Though a herniated disk is usually a degenerative process, it can also happen due to acute trauma from a car accident. The force of impact can cause damage to the outer layer of the disk, and the inner layer may then leak out. This can put pressure on the spinal cord and/or peripheral nerve roots.
Pressure on the nerve tissues may cause complications affecting various areas of the body. The specific complications may be different depending on the level of the spine where the disk herniation occurs.
Cervical disk herniation
Cervical disks occur between the bones of the neck. According to Emory Health Care, herniation at this level can cause complications of the upper extremities. Patients may experience weakness, numbness, tingling and pain in the hands, arms or shoulders.

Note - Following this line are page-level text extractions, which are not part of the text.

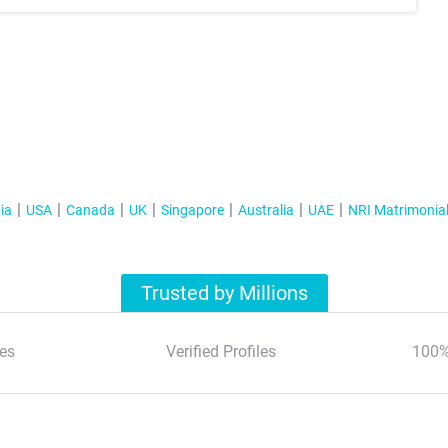
ia
USA
Canada
UK
Singapore
Australia
UAE
NRI Matrimonia
Trusted by Millions
es
Verified Profiles
100%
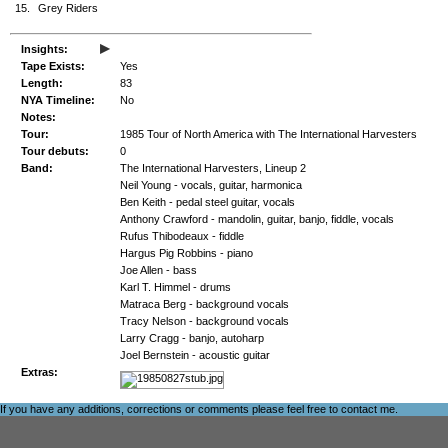
15.
Grey Riders
▸
Insights:
Tape Exists:
Yes
Length:
83
NYA Timeline:
No
Notes:
Tour:
1985 Tour of North America with The International Harvesters
Tour debuts:
0
Band:
The International Harvesters, Lineup 2
Neil Young - vocals, guitar, harmonica
Ben Keith - pedal steel guitar, vocals
Anthony Crawford - mandolin, guitar, banjo, fiddle, vocals
Rufus Thibodeaux - fiddle
Hargus Pig Robbins - piano
Joe Allen - bass
Karl T. Himmel - drums
Matraca Berg - background vocals
Tracy Nelson - background vocals
Larry Cragg - banjo, autoharp
Joel Bernstein - acoustic guitar
Extras:
If you have any additions, corrections or comments please feel free to
contact me
.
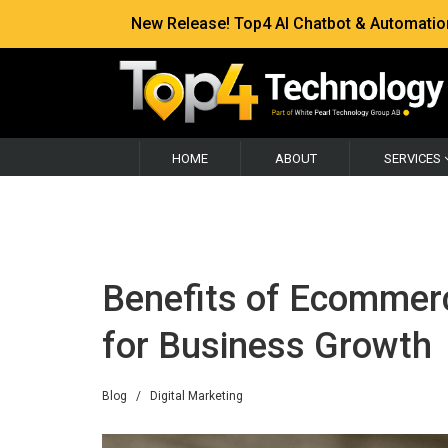
New Release! Top4 AI Chatbot & Automation —
HOME
ABOUT
SERVICES
Benefits of Ecomme
for Business Growth
Blog
/
Digital Marketing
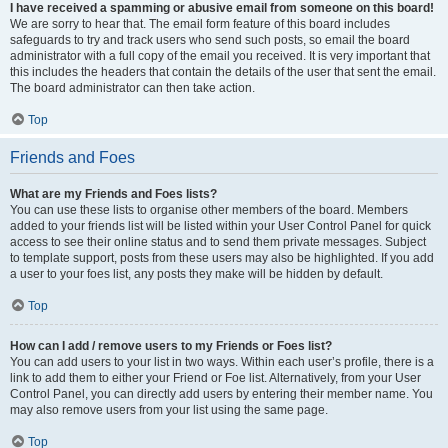
I have received a spamming or abusive email from someone on this board!
We are sorry to hear that. The email form feature of this board includes
safeguards to try and track users who send such posts, so email the board
administrator with a full copy of the email you received. It is very important that
this includes the headers that contain the details of the user that sent the email.
The board administrator can then take action.
Top
Friends and Foes
What are my Friends and Foes lists?
You can use these lists to organise other members of the board. Members
added to your friends list will be listed within your User Control Panel for quick
access to see their online status and to send them private messages. Subject
to template support, posts from these users may also be highlighted. If you add
a user to your foes list, any posts they make will be hidden by default.
Top
How can I add / remove users to my Friends or Foes list?
You can add users to your list in two ways. Within each user’s profile, there is a
link to add them to either your Friend or Foe list. Alternatively, from your User
Control Panel, you can directly add users by entering their member name. You
may also remove users from your list using the same page.
Top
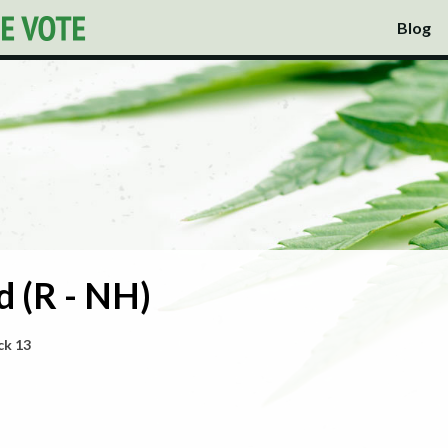
Blog
 (R - NH)
ck 13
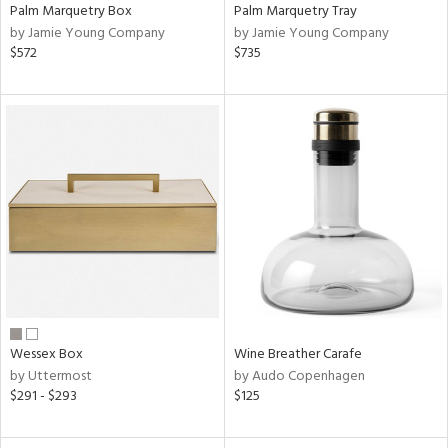
Palm Marquetry Box
Palm Marquetry Tray
by Jamie Young Company
by Jamie Young Company
$572
$735
Wessex Box
Wine Breather Carafe
by Uttermost
by Audo Copenhagen
$291 - $293
$125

If the cervical disk herniation puts pressure on the spinal cord itself, complications can be more severe and affect the lower extremities as well. Patients may experience an electric shock sensation in the arms or legs, walk with a gait that is stumbling or awkward or experience difficulty with fine motor skills of the hands.
Lower-level disk herniation
Disk herniation can also occur at the thoracic or lumbar levels of the spine. When this occurs, complications are more likely to affect the lower extremities, including the pelvis. According to the Mayo Clinic, patients may experience saddle anesthesia due to a herniated disk of the lumbar spine. This causes a lack of sensation in the area of the buttocks, back of the legs and inner thighs. This can get progressively worse over time.
Compression of the spinal cord or nerves can also cut off the signals to the bladder and bowel. Incontinence or excretory dysfunction may occur as a result.